顔は見えないが満足そうに頬を緩めている姿が目に浮かぶ。

自分に甘えるようにしがみついたままの彼女が「シカマルの匂いだぁ」なんて甘えているのがいい証拠だ。


(人の気も知らないで)


部屋着、無防備な姿、甘える彼女、二人きりの室内。

これだけの状態で保たれている自分の理性に拍手を送りたい。

誰に対しても隙だらけな彼女だからこそ心配は尽きないが、他には見せない甘えを自分には出してくれるのをシカマルは知っていた。

足で適当に広げた布団に彼女をおろしてやると「足癖が悪いんだぁ」なんて彼女が笑った。

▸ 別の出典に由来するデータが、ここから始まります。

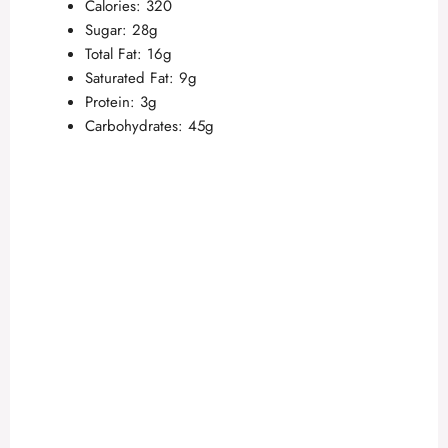
Calories: 320
Sugar: 28g
Total Fat: 16g
Saturated Fat: 9g
Protein: 3g
Carbohydrates: 45g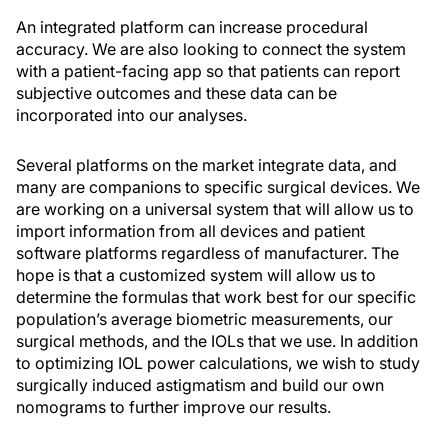
An integrated platform can increase procedural
accuracy. We are also looking to connect the system
with a patient-facing app so that patients can report
subjective outcomes and these data can be
incorporated into our analyses.
Several platforms on the market integrate data, and
many are companions to specific surgical devices. We
are working on a universal system that will allow us to
import information from all devices and patient
software platforms regardless of manufacturer. The
hope is that a customized system will allow us to
determine the formulas that work best for our specific
population’s average biometric measurements, our
surgical methods, and the IOLs that we use. In addition
to optimizing IOL power calculations, we wish to study
surgically induced astigmatism and build our own
nomograms to further improve our results.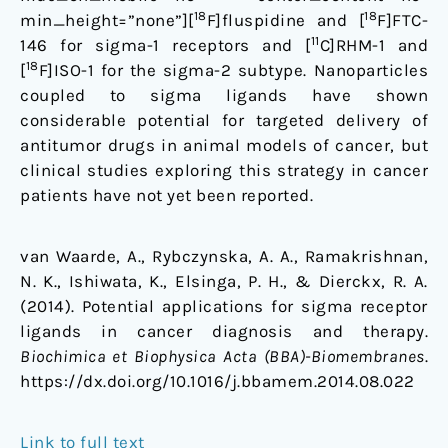
18
18
min_height=”none”][
F]fluspidine and [
F]FTC-
11
146 for sigma-1 receptors and [
C]RHM-1 and
18
[
F]ISO-1 for the sigma-2 subtype. Nanoparticles
coupled to sigma ligands have shown
considerable potential for targeted delivery of
antitumor drugs in animal models of cancer, but
clinical studies exploring this strategy in cancer
patients have not yet been reported.
van Waarde, A., Rybczynska, A. A., Ramakrishnan,
N. K., Ishiwata, K., Elsinga, P. H., & Dierckx, R. A.
(2014). Potential applications for sigma receptor
ligands in cancer diagnosis and therapy.
Biochimica et Biophysica Acta (BBA)-Biomembranes
.
https://dx.doi.org/10.1016/j.bbamem.2014.08.022
Link to full text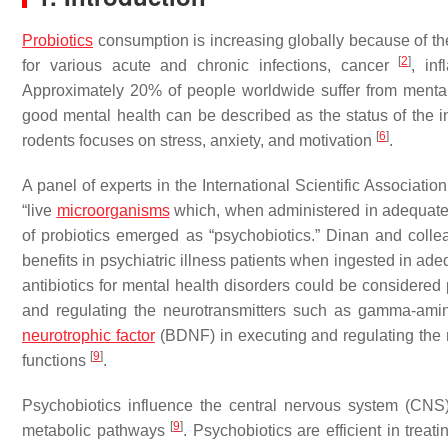
Probiotics
consumption is increasing globally because of the
[
2
]
for various acute and chronic infections, cancer
, in
Approximately 20% of people worldwide suffer from menta
good mental health can be described as the status of the in
[
6
]
rodents focuses on stress, anxiety, and motivation
.
A panel of experts in the International Scientific Associatio
“live
microorganisms
which, when administered in adequate 
of probiotics emerged as “psychobiotics.” Dinan and colle
benefits in psychiatric illness patients when ingested in a
antibiotics for mental health disorders could be considered
and regulating the neurotransmitters such as gamma-amin
neurotrophic factor
(BDNF) in executing and regulating the 
[
9
]
functions
.
Psychobiotics influence the central nervous system (CNS
[
9
]
metabolic pathways
. Psychobiotics are efficient in tre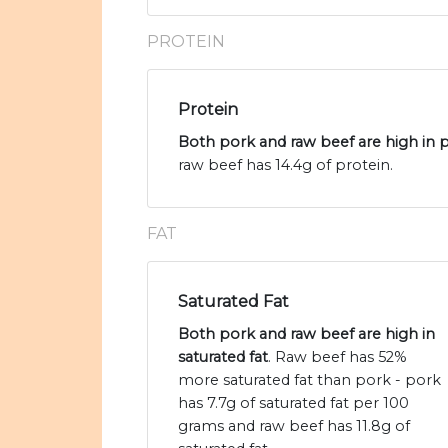
PROTEIN
Protein
Both pork and raw beef are high in 
raw beef has 14.4g of protein.
FAT
Saturated Fat
Both pork and raw beef are high in
saturated fat
. Raw beef has 52%
more saturated fat than pork - pork
has 7.7g of saturated fat per 100
grams and raw beef has 11.8g of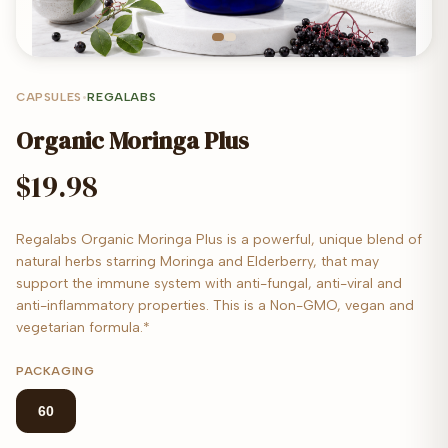
CAPSULES
•
REGALABS
Organic Moringa Plus
$19.98
Regalabs Organic Moringa Plus is a powerful, unique blend of
natural herbs starring Moringa and Elderberry, that may
support the immune system with anti-fungal, anti-viral and
anti-inflammatory properties. This is a Non-GMO, vegan and
vegetarian formula.*
PACKAGING
60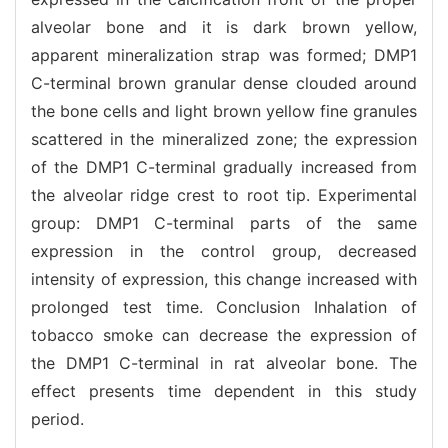
alveolar bone and it is dark brown yellow,
apparent mineralization strap was formed; DMP1
C-terminal brown granular dense clouded around
the bone cells and light brown yellow fine granules
scattered in the mineralized zone; the expression
of the DMP1 C-terminal gradually increased from
the alveolar ridge crest to root tip. Experimental
group: DMP1 C-terminal parts of the same
expression in the control group, decreased
intensity of expression, this change increased with
prolonged test time. Conclusion Inhalation of
tobacco smoke can decrease the expression of
the DMP1 C-terminal in rat alveolar bone. The
effect presents time dependent in this study
period.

人に運ばせておいて文句ばかりの彼女だったが、その瞳も口元も愛おしむような甘ったるいものに違いなかった。


「おかえり、シカマル」

「おう。わりぃ遅くなった」

「ううん無事に帰ってきてくれて何より。長期任務で疲れてるのに寄ってくれてありがとう」


改めて向かい合うとコヤは両腕を伸ばしてハグを求めた。

数週間ぶりのコヤを力いっぱい抱きしめると自分だって徹夜明けのはずなのに眠たさも疲れも全部あっという間に吹き飛んでしまうから不思議だ。


「待たずに先に寝とけって送ったろ」

「うん、でももうすぐシカマルに会えるんだーって思ったら待ち遠しくなっちゃって」

「…悪い」

「もう、すぐ謝るー。ほら、シャワーでよかったらどうぞ。それよりも何か食べたい?」


コヤが腰を持ち上げ居間の方に行こうとするのを手を引いて引き止める。

そのままくい、とちょっと力を加えただけで華奢な体躯はいとも簡単に元いた場所へと戻された。


「なんかお前の顔見たら眠くなってきたわ」

「ふふ、相当気を張ってたんだね。じゃあ一緒に寝よっか」

「おう」


何度も出入りしているだけあって着替えの一枚や二枚は置いていくようになってしまった。

洗面所には二本の歯ブラシ。

居間には二人のマグカップ。

一人だとまるで生活感のない彼女を気にかけてこの家に入り浸るようになって数か月になる。

この半同棲のような生活もまだ少し先の未来のシミュレーションをしているようで悪くはないが、そろそろ次のステップに進む頃合いかとシカマルは思慮する。


「おやすみシカマル」

「あぁおやすみ」


起きたら言うか。

消えゆく意識の中で先に寝息を立て始めた彼女の額に口づけを送りながらそんな事を考えていた。